*** Opening Provided material ***

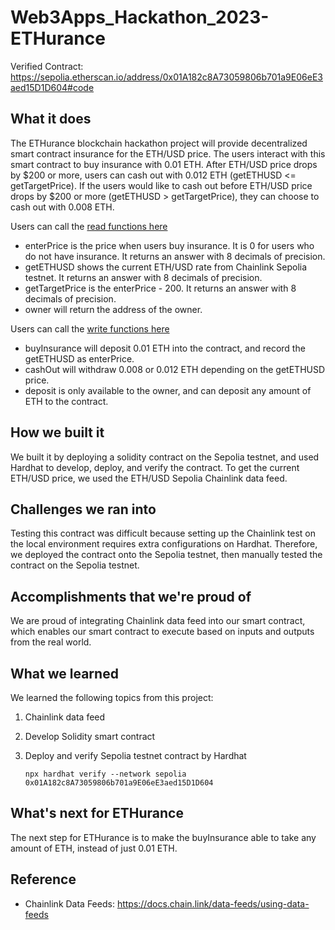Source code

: # Web3Apps_Hackathon_2023-ETHurance
Verified Contract: https://sepolia.etherscan.io/address/0x01A182c8A73059806b701a9E06eE3aed15D1D604#code

## What it does
The ETHurance blockchain hackathon project will provide decentralized smart contract insurance for the ETH/USD price. The users interact with this smart contract to buy insurance with 0.01 ETH. After ETH/USD price drops by $200 or more, users can cash out with 0.012 ETH (getETHUSD <= getTargetPrice). If the users would like to cash out before ETH/USD price drops by $200 or more (getETHUSD > getTargetPrice), they can choose to cash out with 0.008 ETH. 

Users can call the [read functions here](https://sepolia.etherscan.io/address/0x01A182c8A73059806b701a9E06eE3aed15D1D604#readContract)
- enterPrice is the price when users buy insurance. It is 0 for users who do not have insurance. It returns an answer with 8 decimals of precision.
- getETHUSD shows the current ETH/USD rate from Chainlink Sepolia testnet. It returns an answer with 8 decimals of precision.
- getTargetPrice is the enterPrice - 200. It returns an answer with 8 decimals of precision.
- owner will return the address of the owner.

Users can call the [write functions here](https://sepolia.etherscan.io/address/0x01A182c8A73059806b701a9E06eE3aed15D1D604#writeContract)
- buyInsurance will deposit 0.01 ETH into the contract, and record the getETHUSD as enterPrice.
- cashOut will withdraw 0.008 or 0.012 ETH depending on the getETHUSD price.
- deposit is only available to the owner, and can deposit any amount of ETH to the contract.


## How we built it
We built it by deploying a solidity contract on the Sepolia testnet, and used Hardhat to develop, deploy, and verify the contract. To get the current ETH/USD price, we used the ETH/USD Sepolia Chainlink data feed. 

## Challenges we ran into
Testing this contract was difficult because setting up the Chainlink test on the local environment requires extra configurations on Hardhat. Therefore, we deployed the contract onto the Sepolia testnet, then manually tested the contract on the Sepolia testnet. 

## Accomplishments that we're proud of
We are proud of integrating Chainlink data feed into our smart contract, which enables our smart contract to execute based on inputs and outputs from the real world.

## What we learned
We learned the following topics from this project:
1. Chainlink data feed
2. Develop Solidity smart contract
3. Deploy and verify Sepolia testnet contract by Hardhat
    
    `npx hardhat verify --network sepolia 0x01A182c8A73059806b701a9E06eE3aed15D1D604`

## What's next for ETHurance
The next step for ETHurance is to make the buyInsurance able to take any amount of ETH, instead of just 0.01 ETH.

## Reference
- Chainlink Data Feeds: https://docs.chain.link/data-feeds/using-data-feeds
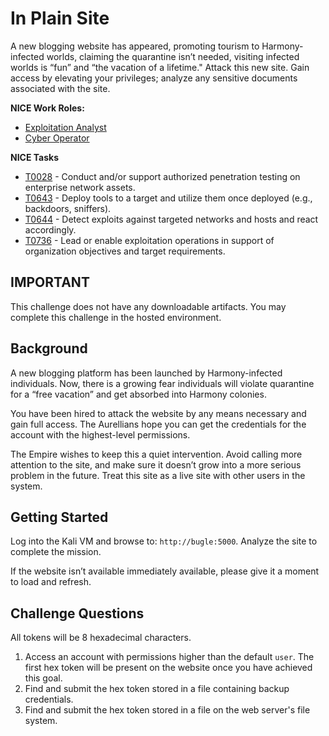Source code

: # In Plain Site

A new blogging website has appeared, promoting tourism to Harmony-infected worlds, claiming the quarantine isn’t needed, visiting infected worlds is “fun” and “the vacation of a lifetime." Attack this new site. Gain access by elevating your privileges; analyze any sensitive documents associated with the site.

**NICE Work Roles:**
- [Exploitation Analyst](https://niccs.cisa.gov/workforce-development/nice-framework/work-roles/exploitation-analyst)
- [Cyber Operator](https://niccs.cisa.gov/workforce-development/nice-framework/work-roles/cyber-operator)

**NICE Tasks**
- [T0028](https://niccs.cisa.gov/workforce-development/nice-framework/tasks/t0028) - Conduct and/or support authorized penetration testing on enterprise network assets.
- [T0643](https://niccs.cisa.gov/workforce-development/nice-framework/tasks/t0643) -  Deploy tools to a target and utilize them once deployed (e.g., backdoors, sniffers).
- [T0644](https://niccs.cisa.gov/workforce-development/nice-framework/tasks/t0644) - Detect exploits against targeted networks and hosts and react accordingly.
- [T0736](https://niccs.cisa.gov/workforce-development/nice-framework/tasks/t0736) - Lead or enable exploitation operations in support of organization objectives and target requirements.

## IMPORTANT

This challenge does not have any downloadable artifacts. You may complete this challenge in the hosted environment.

## Background

A new blogging platform has been launched by Harmony-infected individuals. Now, there is a growing fear  individuals will violate quarantine for a “free vacation” and get absorbed into Harmony colonies. 

You have been hired to attack the website by any means necessary and gain full access. The Aurellians hope you can get the credentials for the account with the highest-level permissions. 

The Empire wishes to keep this a quiet intervention. Avoid calling more attention to the site, and make sure it doesn’t grow into a more serious problem in the future. Treat this site as a live site with other users in the system.

## Getting Started

Log into the Kali VM and browse to: `http://bugle:5000`. Analyze the site to complete the mission. 

If the website isn’t available immediately available, please give it a moment to load and  refresh.

## Challenge Questions

All tokens will be 8 hexadecimal characters.

1. Access an account with permissions higher than the default `user`. The first hex token will be present on the website once you have achieved this goal.
2. Find and submit the hex token stored in a file containing backup credentials.
3. Find and submit the hex token stored in a file on the web server's file system.
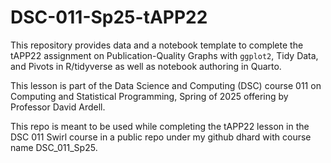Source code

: # DSC-011-Sp25-tAPP22

This repository provides data and a notebook template to complete the tAPP22 assignment on 
Publication-Quality Graphs with `ggplot2`, Tidy Data, and Pivots in R/tidyverse as well as
notebook authoring in Quarto.

This lesson is part of the Data Science and Computing (DSC) course 011 on Computing and 
Statistical Programming, Spring of 2025 offering by Professor David Ardell.

This repo is meant to be used while completing the tAPP22 lesson in the DSC 011 Swirl course in a 
public repo under my github dhard with course name DSC_011_Sp25.  
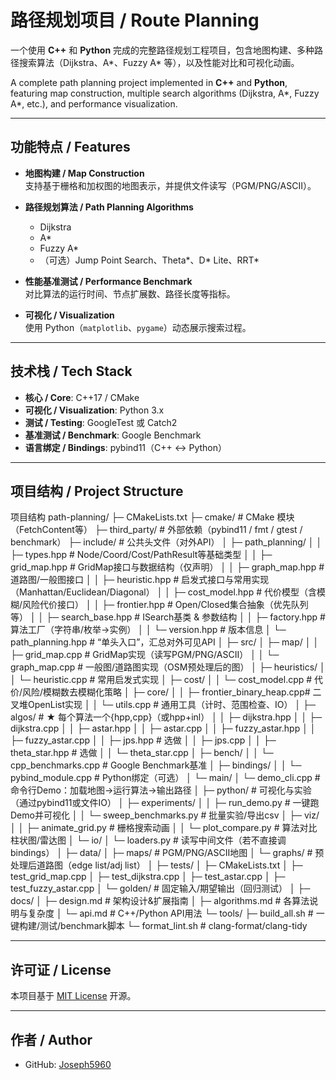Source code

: # 路径规划项目 / Route Planning

一个使用 **C++** 和 **Python** 完成的完整路径规划工程项目，包含地图构建、多种路径搜索算法（Dijkstra、A*、Fuzzy A* 等），以及性能对比和可视化动画。

A complete path planning project implemented in **C++** and **Python**, featuring map construction, multiple search algorithms (Dijkstra, A*, Fuzzy A*, etc.), and performance visualization.

---

## 功能特点 / Features

- **地图构建 / Map Construction**  
  支持基于栅格和加权图的地图表示，并提供文件读写（PGM/PNG/ASCII）。

- **路径规划算法 / Path Planning Algorithms**  
  - Dijkstra
  - A*
  - Fuzzy A*
  - （可选）Jump Point Search、Theta*、D* Lite、RRT*

- **性能基准测试 / Performance Benchmark**  
  对比算法的运行时间、节点扩展数、路径长度等指标。

- **可视化 / Visualization**  
  使用 Python（`matplotlib`、`pygame`）动态展示搜索过程。

---

## 技术栈 / Tech Stack
- **核心 / Core**: C++17 / CMake
- **可视化 / Visualization**: Python 3.x
- **测试 / Testing**: GoogleTest 或 Catch2
- **基准测试 / Benchmark**: Google Benchmark
- **语言绑定 / Bindings**: pybind11（C++ ↔ Python）

---

## 项目结构 / Project Structure
项目结构
path-planning/
├─ CMakeLists.txt
├─ cmake/                         # CMake 模块（FetchContent等）
├─ third_party/                   # 外部依赖（pybind11 / fmt / gtest / benchmark）
├─ include/                       # 公共头文件（对外API）
│  ├─ path_planning/
│  │  ├─ types.hpp               # Node/Coord/Cost/PathResult等基础类型
│  │  ├─ grid_map.hpp            # GridMap接口与数据结构（仅声明）
│  │  ├─ graph_map.hpp           # 道路图/一般图接口
│  │  ├─ heuristic.hpp           # 启发式接口与常用实现（Manhattan/Euclidean/Diagonal）
│  │  ├─ cost_model.hpp          # 代价模型（含模糊/风险代价接口）
│  │  ├─ frontier.hpp            # Open/Closed集合抽象（优先队列等）
│  │  ├─ search_base.hpp         # ISearch基类 & 参数结构
│  │  ├─ factory.hpp             # 算法工厂（字符串/枚举→实例）
│  │  └─ version.hpp             # 版本信息
│  └─ path_planning.hpp          # “单头入口”，汇总对外可见API
│
├─ src/
│  ├─ map/
│  │  ├─ grid_map.cpp            # GridMap实现（读写PGM/PNG/ASCII）
│  │  └─ graph_map.cpp           # 一般图/道路图实现（OSM预处理后的图）
│  ├─ heuristics/
│  │  └─ heuristic.cpp           # 常用启发式实现
│  ├─ cost/
│  │  └─ cost_model.cpp          # 代价/风险/模糊数去模糊化策略
│  ├─ core/
│  │  ├─ frontier_binary_heap.cpp# 二叉堆OpenList实现
│  │  └─ utils.cpp               # 通用工具（计时、范围检查、IO）
│  ├─ algos/                     # ★ 每个算法一个{hpp,cpp}（或hpp+inl）
│  │  ├─ dijkstra.hpp
│  │  ├─ dijkstra.cpp
│  │  ├─ astar.hpp
│  │  ├─ astar.cpp
│  │  ├─ fuzzy_astar.hpp
│  │  ├─ fuzzy_astar.cpp
│  │  ├─ jps.hpp                 # 选做
│  │  ├─ jps.cpp
│  │  ├─ theta_star.hpp          # 选做
│  │  └─ theta_star.cpp
│  ├─ bench/
│  │  └─ cpp_benchmarks.cpp      # Google Benchmark基准
│  ├─ bindings/
│  │  └─ pybind_module.cpp       # Python绑定（可选）
│  └─ main/
│     └─ demo_cli.cpp            # 命令行Demo：加载地图→运行算法→输出路径
│
├─ python/                        # 可视化与实验（通过pybind11或文件IO）
│  ├─ experiments/
│  │  ├─ run_demo.py             # 一键跑Demo并可视化
│  │  └─ sweep_benchmarks.py     # 批量实验/导出csv
│  ├─ viz/
│  │  ├─ animate_grid.py         # 栅格搜索动画
│  │  └─ plot_compare.py         # 算法对比柱状图/雷达图
│  └─ io/
│     └─ loaders.py              # 读写中间文件（若不直接调bindings）
│
├─ data/
│  ├─ maps/                      # PGM/PNG/ASCII地图
│  └─ graphs/                    # 预处理后道路图（edge list/adj list）
│
├─ tests/
│  ├─ CMakeLists.txt
│  ├─ test_grid_map.cpp
│  ├─ test_dijkstra.cpp
│  ├─ test_astar.cpp
│  ├─ test_fuzzy_astar.cpp
│  └─ golden/                    # 固定输入/期望输出（回归测试）
│
├─ docs/
│  ├─ design.md                  # 架构设计&扩展指南
│  ├─ algorithms.md              # 各算法说明与复杂度
│  └─ api.md                     # C++/Python API用法
└─ tools/
   ├─ build_all.sh               # 一键构建/测试/benchmark脚本
   └─ format_lint.sh             # clang-format/clang-tidy


---

## 许可证 / License
本项目基于 [MIT License](LICENSE) 开源。

---

## 作者 / Author
- GitHub: [Joseph5960](https://github.com/Joseph5960)

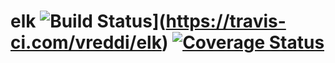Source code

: # elk ![Build Status](https://travis-ci.com/vreddi/elk.svg?branch=develop)](https://travis-ci.com/vreddi/elk) [![Coverage Status](https://coveralls.io/repos/github/vreddi/elk/badge.svg?branch=develop)](https://coveralls.io/github/vreddi/elk?branch=develop)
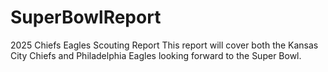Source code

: # SuperBowlReport
2025 Chiefs Eagles Scouting Report
This report will cover both the Kansas City Chiefs and Philadelphia Eagles looking forward to the Super Bowl. 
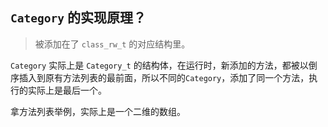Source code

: ## `Category` 的实现原理？

> 被添加在了 `class_rw_t` 的对应结构里。

`Category` 实际上是 `Category_t` 的结构体，在运行时，新添加的方法，都被以倒序插入到原有方法列表的最前面，所以不同的`Category`，添加了同一个方法，执行的实际上是最后一个。

拿方法列表举例，实际上是一个二维的数组。




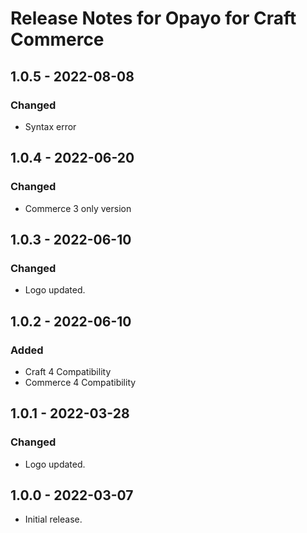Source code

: # Release Notes for Opayo for Craft Commerce

## 1.0.5 - 2022-08-08
### Changed
- Syntax error

## 1.0.4 - 2022-06-20
### Changed
- Commerce 3 only version

## 1.0.3 - 2022-06-10
### Changed
- Logo updated.

## 1.0.2 - 2022-06-10
### Added
- Craft 4 Compatibility
- Commerce 4 Compatibility

## 1.0.1 - 2022-03-28
### Changed
- Logo updated.

## 1.0.0 - 2022-03-07

- Initial release.
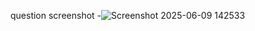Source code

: question screenshot -![Screenshot 2025-06-09 142533](https://github.com/user-attachments/assets/7eec03cc-b9cd-46b0-91b9-11c3e48bf82a)
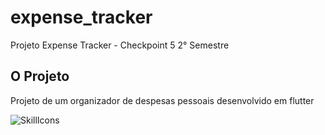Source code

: # expense_tracker

Projeto Expense Tracker - Checkpoint 5 2° Semestre

## O Projeto

Projeto de um organizador de despesas pessoais desenvolvido em flutter

![SkillIcons](https://skillicons.dev/icons?i=flutter,dart)
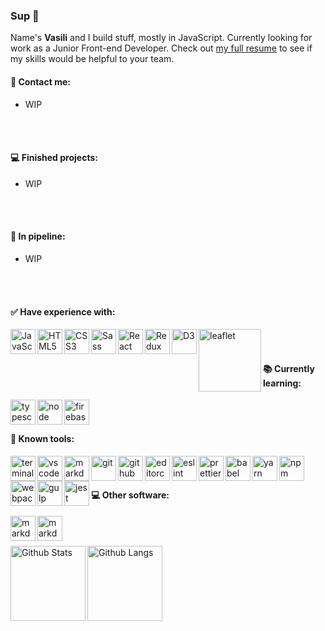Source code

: ### Sup :metal: 

Name's __Vasili__ and I build stuff, mostly in JavaScript. Currently looking for work as a Junior Front-end Developer. Check out [my full resume][resume] to see if my skills would be helpful to your team.

#### :wave: Contact me:
 - WIP
 
<br />
<br />
  
#### :computer: Finished projects:
 - WIP

<br />
<br />

#### :construction_worker: In pipeline:
 - WIP

<br />
<br />

#### :white_check_mark: Have experience with:
[<img align="left" alt="JavaScript" width="40px" src="https://cdn.svgporn.com/logos/javascript.svg" />][javascript]
[<img align="left" alt="HTML5" width="40px" src="https://cdn.svgporn.com/logos/html-5.svg" />][html5]
[<img align="left" alt="CSS3" width="40px" src="https://cdn.svgporn.com/logos/css-3.svg" />][css3]
[<img align="left" alt="Sass" width="40px" src="https://cdn.svgporn.com/logos/sass.svg" />][sass]
[<img align="left" alt="React" width="40px" src="https://cdn.svgporn.com/logos/react.svg" />][reactdocumentation]
[<img align="left" alt="Redux" width="40px" src="https://cdn.svgporn.com/logos/redux.svg" />][reduxdocumentation]
[<img align="left" alt="D3" width="40px" src="https://cdn.svgporn.com/logos/d3.svg" />][d3]
[<img align="left" alt="leaflet" width="100px" src="https://cdn.svgporn.com/logos/leaflet.svg" />][leaflet]

<br />
<br />

#### :books: Currently learning:
[<img align="left" alt="typescript" width="40px" src="https://cdn.svgporn.com/logos/typescript-icon.svg" />][typescript]
[<img align="left" alt="node" width="40px" src="https://cdn.svgporn.com/logos/nodejs-icon.svg" />][nodejs]
[<img align="left" alt="firebase" width="40px" src="https://cdn.svgporn.com/logos/firebase.svg" />][firebase]

<br />
<br />

#### :wrench: Known tools:
[<img align="left" alt="terminal" width="40px" src="https://cdn.svgporn.com/logos/terminal.svg" />][terminal]
[<img align="left" alt="vscode" width="40px" src="https://cdn.svgporn.com/logos/visual-studio-code.svg" />][visualstudio]
[<img align="left" alt="markdown" width="40px" src="https://cdn.svgporn.com/logos/markdown.svg" />][markdown]
[<img align="left" alt="git" width="40px" src="https://cdn.svgporn.com/logos/git-icon.svg" />][git]
[<img align="left" alt="github" width="40px" src="https://cdn.svgporn.com/logos/github-icon.svg" />][github]
[<img align="left" alt="editorconfig" width="40px" src="https://pbs.twimg.com/profile_images/1859373103/edcon_color_transbg2_400x400.png" />][editorconfig]
[<img align="left" alt="eslint" width="40px" src="https://cdn.svgporn.com/logos/eslint.svg" />][eslint]
[<img align="left" alt="prettier" width="40px" src="https://cdn.svgporn.com/logos/prettier.svg" />][prettier]
[<img align="left" alt="babel" width="40px" src="https://cdn.svgporn.com/logos/babel.svg" />][babel]
[<img align="left" alt="yarn" width="40px" src="https://cdn.svgporn.com/logos/yarn.svg" />][yarn]
[<img align="left" alt="npm" width="40px" src="https://cdn.svgporn.com/logos/npm-icon.svg" />][npm]
[<img align="left" alt="webpack" width="40px" src="https://cdn.svgporn.com/logos/webpack.svg" />][webpack]
[<img align="left" alt="gulp" width="40px" src="https://cdn.svgporn.com/logos/gulp.svg" />][gulp]
[<img align="left" alt="jest" width="40px" src="https://cdn.svgporn.com/logos/jest.svg" />][jest]

<br />
<br />

#### :computer: Other software:
[<img align="left" alt="markdown" width="40px" src="https://cdn.svgporn.com/logos/figma.svg" />][figma]
[<img align="left" alt="markdown" width="40px" src="https://upload.wikimedia.org/wikipedia/commons/thumb/a/af/Adobe_Photoshop_CC_icon.svg/1200px-Adobe_Photoshop_CC_icon.svg.png" />][photoshop]

<br />
<br />

<p>
 <img align="left" height="120em" alt="Github Stats" src="https://github-readme-stats.vercel.app/api?username=va-z&count_private=true&bg_color=0,C04848,480048&title_color=fff&text_color=fff&&icon_color=fff&hide=stars,issues&show_icons=true" /> 
 <img align="left" height="120em" alt="Github Langs" src="https://github-readme-stats.vercel.app/api/top-langs/?username=va-z&layout=compact&bg_color=0,C04848,480048&title_color=fff&text_color=fff&&icon_color=6e106e" /> 
</p>

[resume]: https://va-z.github.io/rsschool-cv/

[javascript]: https://www.javascript.com
[html5]: https://en.wikipedia.org/wiki/HTML
[css3]: https://en.wikipedia.org/wiki/Cascading_Style_Sheets
[sass]: https://sass-lang.com
[reactdocumentation]: https://reactjs.org/
[reduxdocumentation]: https://redux.js.org
[d3]: https://d3js.org
[leaflet]: https://leafletjs.com

[typescript]: https://www.typescriptlang.org
[nodejs]: https://nodejs.org/en
[firebase]: https://firebase.google.com

[terminal]: https://docs.microsoft.com/en-us/windows/terminal
[visualstudio]: https://code.visualstudio.com
[markdown]: https://www.markdownguide.org
[git]: https://git-scm.com
[github]: https://github.com
[editorconfig]: https://editorconfig.org
[eslint]: https://eslint.org
[prettier]: https://prettier.io
[babel]: https://babeljs.io
[yarn]: https://yarnpkg.com
[npm]: https://npmjs.com
[webpack]: https://webpack.js.org
[gulp]: https://gulpjs.com
[jest]: https://jestjs.io

[figma]: https://figma.com
[photoshop]: https://www.adobe.com/ru/products/photoshop.html

[ghStats]: https://github-readme-stats.vercel.app/api?username=va-z&count_private=true&bg_color=0,C04848,480048&title_color=fff&text_color=fff&&icon_color=fff&hide=stars,issues&show_icons=true
[ghLangs]: https://github-readme-stats.vercel.app/api/top-langs/?username=va-z&layout=compact&bg_color=0,C04848,480048&title_color=fff&text_color=fff&&icon_color=6e106e
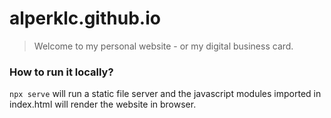 # alperklc.github.io

> Welcome to my personal website - or my digital business card.

### How to run it locally?

`npx serve` will run a static file server and the javascript modules imported in index.html will render the website in browser.
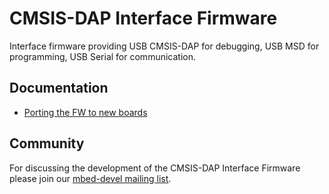 CMSIS-DAP Interface Firmware
============================
Interface firmware providing USB CMSIS-DAP for debugging, USB MSD for programming, USB Serial for communication.

Documentation
-------------
* [Porting the FW to new boards](http://mbed.org/handbook/cmsis-dap-interface-firmware)

Community
---------
For discussing the development of the CMSIS-DAP Interface Firmware please join our [mbed-devel mailing list](https://groups.google.com/forum/?fromgroups#!forum/mbed-devel).
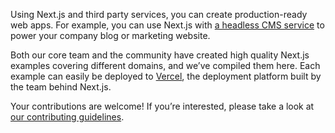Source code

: Using Next.js and third party services, you can create production-ready web apps. For example, you can use Next.js with [a headless CMS service](/examples/blog-headless-cms/introduction) to power your company blog or marketing website.

Both our core team and the community have created high quality Next.js examples covering different domains, and we’ve compiled them here. Each example can easily be deployed to [Vercel](http://vercel.com/), the deployment platform built by the team behind Next.js.

Your contributions are welcome! If you’re interested, please take a look at [our contributing guidelines](https://github.com/vercel/next.js/blob/canary/contributing.md#adding-examples).
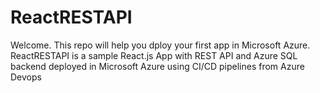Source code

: # ReactRESTAPI
Welcome. This repo will help you dploy your first app in Microsoft Azure.
ReactRESTAPI is a sample React.js App with REST API and Azure SQL backend deployed in Microsoft Azure using CI/CD pipelines from Azure Devops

*** Closing Provided material ***

▸ Work task:
Repeat word for word the lines starting with the line containing "## IMPORTANT" and continuing through the line containing "You have been", including both of those lines.

▸ Answer to this task:
## IMPORTANT

This challenge does not have any downloadable artifacts. You may complete this challenge in the hosted environment.

## Background

A new blogging platform has been launched by Harmony-infected individuals. Now, there is a growing fear  individuals will violate quarantine for a “free vacation” and get absorbed into Harmony colonies. 

You have been hired to attack the website by any means necessary and gain full access. The Aurellians hope you can get the credentials for the account with the highest-level permissions. 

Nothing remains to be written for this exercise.